The stable DPPH free radical has an absorption of 517 nm in methanol (18). It can be widely used to evaluate the free radical scavenging ability of natural compounds with the hydrogen-donating ability (16). The antioxidant donates protons to the DPPH radical and the absorption decreases with the discoloration of the initial purple compound. The radical scavenging activity increases as the absorption at 517 nm is decreased (19). The results demonstrated that the DPPH radical scavenging activities of all types of extractions were concentration-dependent (Fig. 2). The extractions at high doses exhibited significant scavenging effects on DPPH free radicals.
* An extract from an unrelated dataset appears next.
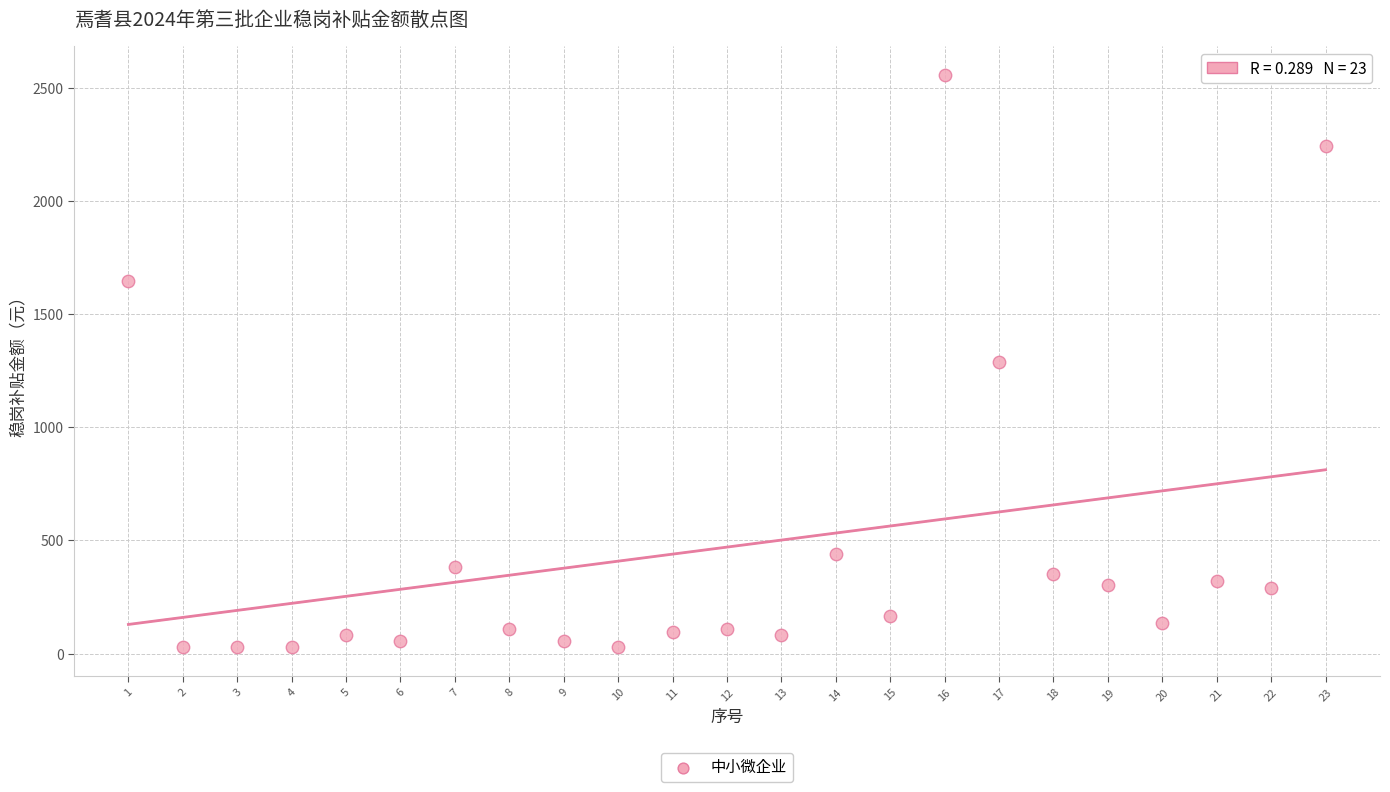

Count the number of points in this scatter plot.

23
The scavenging activity of different extracts at 2 mg/ml ranged from 28.2 to 93.4%. The distilled water and anhydrous ethanol presented the highest DPPH scavenging activities, whereas, the anhydrous ether extracts had the lowest DPPH scavenging activities, whereas, the extractions obtained from the four solvents with the higher polarity had a stronger scavenging rate than those from the four solvents with the lower polarity. The effective components in H. erinaceus with different polarities could be extracted by the solvents with the corresponding polarities. Furthermore, the biological activities of the effective components were different when the polarities were different. The results indicated that the scavenging activity of the extractions was associated with the polarities of the used reagents, and, the stronger the polarity of the solvent was, the higher the DPPH scavenging activity of its extraction.
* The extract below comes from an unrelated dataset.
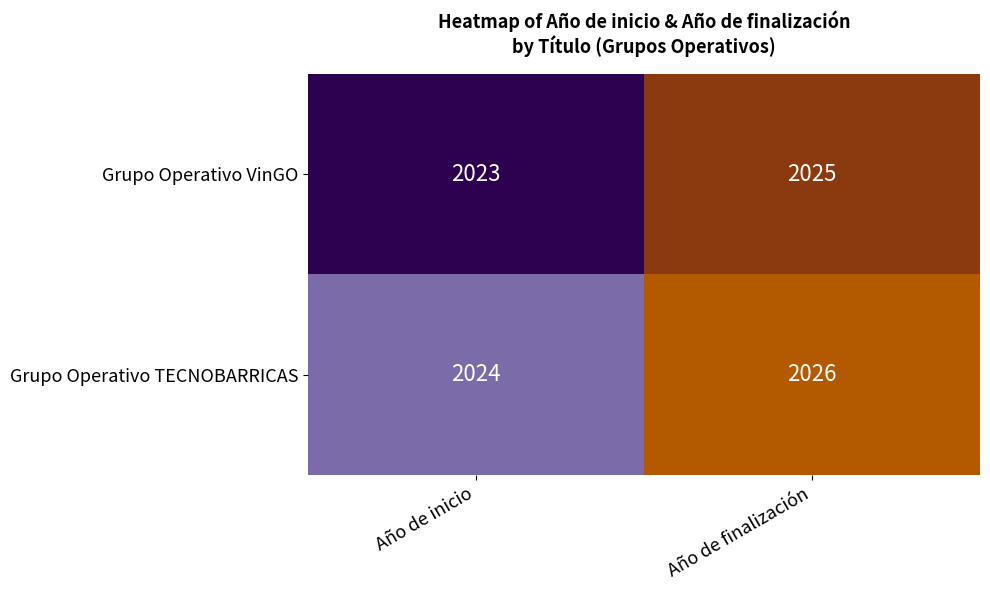

What is the minimum value shown in the chart?

2023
Superoxide anions are the most common free radicals in vivo generated in a variety of biological systems. Higher levels of superoxide anion radicals are regarded as the beginning of ROS accumulation in cells. In addition, they have been implicated in a number of human diseases, including cancer and diabetes (20). In the present study, the superoxide anion radical scavenging effects of different extractions exhibited a dose-dependent association (Fig. 3). The scavenging rate of different extractions at 10 mg/ml was in the range of 13.4–97.9%. Furthermore, the extractions from anhydrous ethanol, n-hexane and chloroform had strong scavenging activities against superoxide anion radicals, whilst that of anhydrous ether was the weakest.
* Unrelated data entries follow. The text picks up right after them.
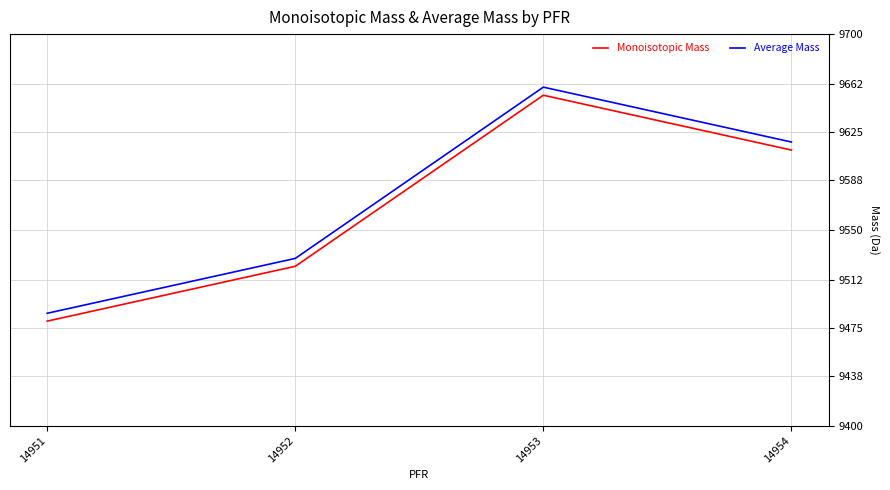

True or false: Monoisotopic Mass has more than 2 points higher than both neighbors.

False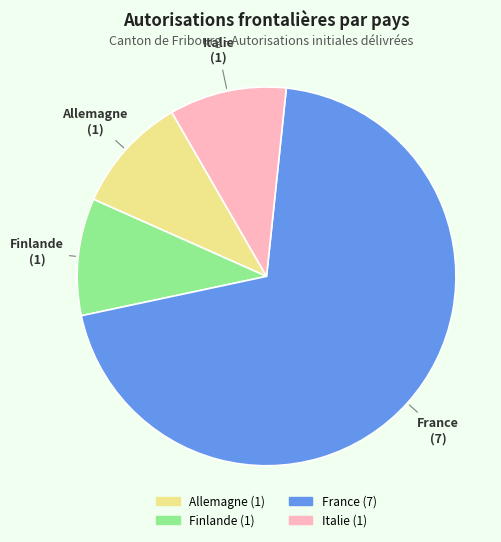

Which category has the biggest portion of the pie?

France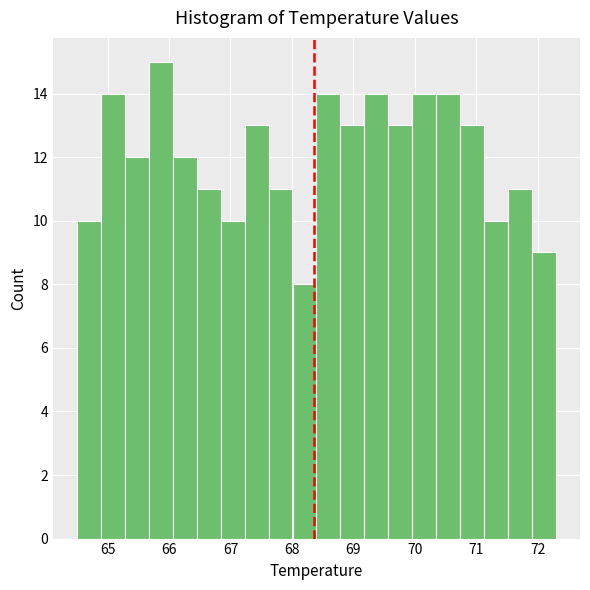

Read against the x-axis, roughly where is the centre of the tallest bar?

65.9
Edible oils can be autoxidized in the air. The peroxidation of lipids is a free radical driven chain reaction and various toxic secondary products are generated (21). In addition, these products are known to damage DNA and cell and organelle membranes, or cause cancers, such as liver cancer. Antioxidants terminate the lipid peroxidation chain reactions by removing free radical intermediates or inhibiting other oxidation reactions (22). Amongst the eight extractions, the anhydrous ethanol, chloroform and acetone extracts were capable of inhibiting lipid peroxidation in the corn oil system, as their POVs were lower than that of corn oil autoxidation (Fig. 4). The extractions did not significantly reduce the peroxide formation at the early stages (days 1–3) of the experiment. On the fourth day, the inhibition rates of anhydrous ethanol, chloroform and acetone extracts were 67.5, 50 and 10.2%, respectively, as compared with the POV of corn oil auto-oxidation. On the fifth day, anhydrous ethanol, chloroform and acetone extracts caused 62, 71.2 and 54.1% reductions in the formation of peroxides, respectively compared with oil autooxidation. Following statistical analysis, the three extractions on days 4 and 5 were observed to significantly inhibit lipid peroxidation at a 0.01 significance level.